Social media, particularly Facebook, provides a more dynamic and relatively cheaper complementary campaign platform.
A 2018 UK-based report showed that around 67 million Filipinos were spending almost 4 hours daily on Facebook, an online population candidates such as Osmeña hope to tap.
How to capture their attention in this unfamiliar online territory was the initial challenge for Osmeña, who admitted that promoting old bills he helped pass into laws didn’t generate much interest.
“That was the wrong approach,” said the former senator, who authored laws such as those that liberalized retail trade in the Philippines and improved government procurement processes.
So, he talked about love life — and pizza.
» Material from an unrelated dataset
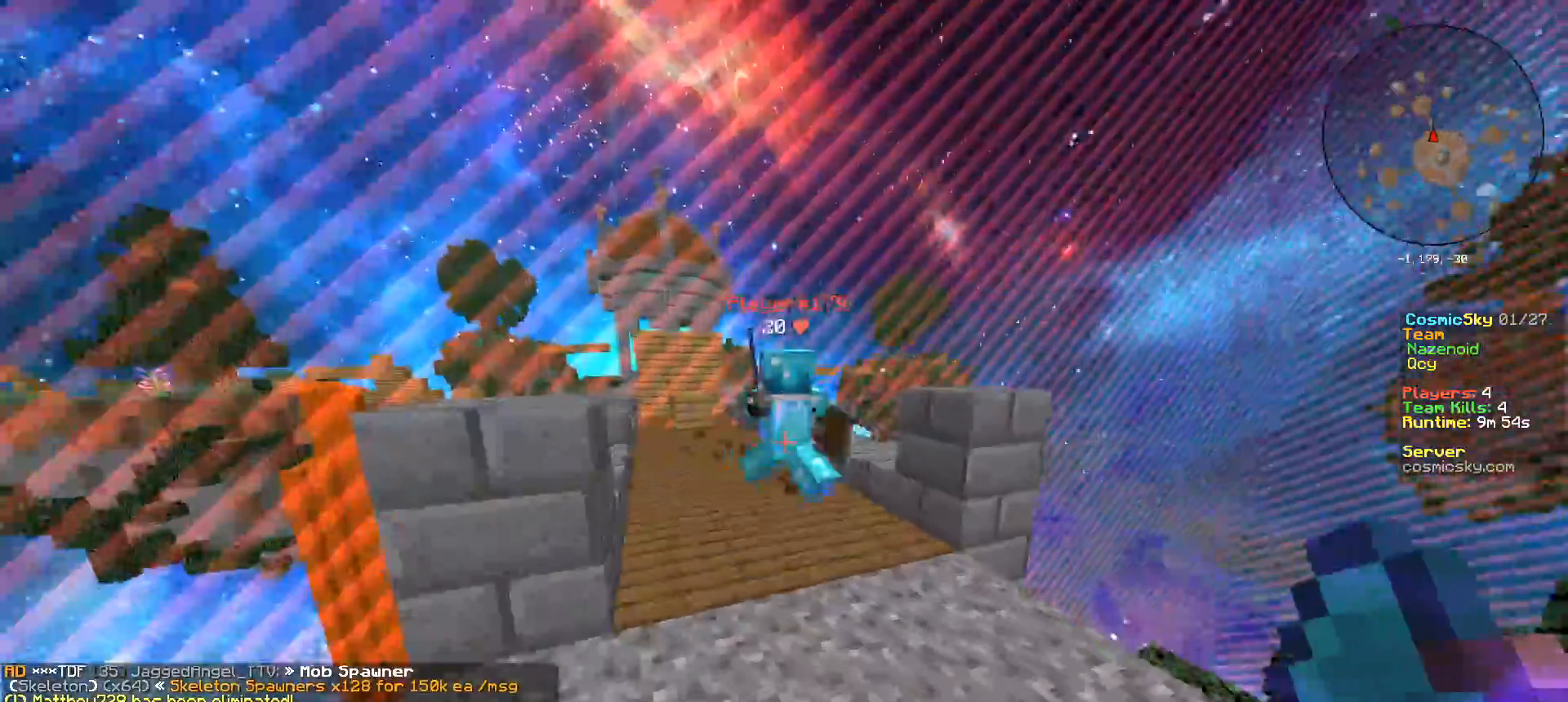
{"keys": ["d", "s"], "mouse": ["left"], "events": [[100, "a", "up"], [100, "d", "down"], [150, "mouse_left", "down"], [350, "w", "up"], [450, "s", "down"]]}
A video posted on Facebook by his wife, Bettina Osmeña, got 3.2 million views.
“Remember this — a guy who makes you skip pizza is not ‘the one,’” he advised his niece in a January video that went viral on Facebook.
“I started doing a lot of things that had nothing to do with politics and so, that got me a lot of social media attention,” he recalled, admitting this might not necessarily translate into votes.
“I don’t know, I just don’t know,” he said.
Osmeña considers himself a maverick, who “can state what I want on any subject under the sun.”
Independent candidates enjoy the advantage of not having to toe a political party’s line, said Ramon Casiple, executive director of the Manila-based Institute for Political and Electoral Reform.
By law, those who can afford it also can spend up to P5 for every registered voter when candidates tied to political parties are limited to P3 per voter.
Casiple described Osmeña as more of a “senior senator,” whose opinion wielded heavy influence when he was still with the upper house, than a political “maverick.”
“Yan yung mga bastonero. Pag di sila pumayag sa mga bills, yung mga junior senators, nagkaka-problema,” Casiple said.
(When they refuse to agree to certain bills, it becomes a problem for junior senators.)
Candidates such as Osmeña can afford to run as an independent because of available campaign resources, political network, and popularity — or what others call political brand equity.
Part of Osmeña’s strategy packages him as someone who would be independent-minded should he win.
“It’s very important to have an independent Senate, not pro-Duterte, not anti-Duterte, but independent,” he said.
The current batch of senators has been “all friendly” to President Rodrigo Duterte, he said, citing issues such as proposals to shift to federalism “that will require their independence more than anything else.”
“They were scared of him so you have people like (Sonny) Angara, JV (Ejercito)... who were kowtowing to Hugpong because they did not want to be seen as anti-Duterte,” he said. “But I guess they were just playing safe.”
Angara and Ejercito are among the senatorial candidates endorsed by Hugpong ng Pagbabago, the regional party of the president’s daughter.
Osmeña said he was supporting the president’s campaign against illegal drugs but was not in favor of extra-judicial killings.
“It’s not really solving anything because he’s getting the small fry,” he said of the bloody drug war.
An Osmeña victory would also mean one less support for the president’s federalism initiative in the Senate.
“I’m against his federalism because I don’t think it will work, and I told him that already, even before the 2016 elections,” he said.
With his provincial radio ads settled, Osmeña returned to the campaign trail Thursday for some old-fashioned meet-and-greet with employees at the Manila city hall and a short visit to Mayor Joseph Estrada.
The candidate, though present on social media, preferred to woo voters in the flesh.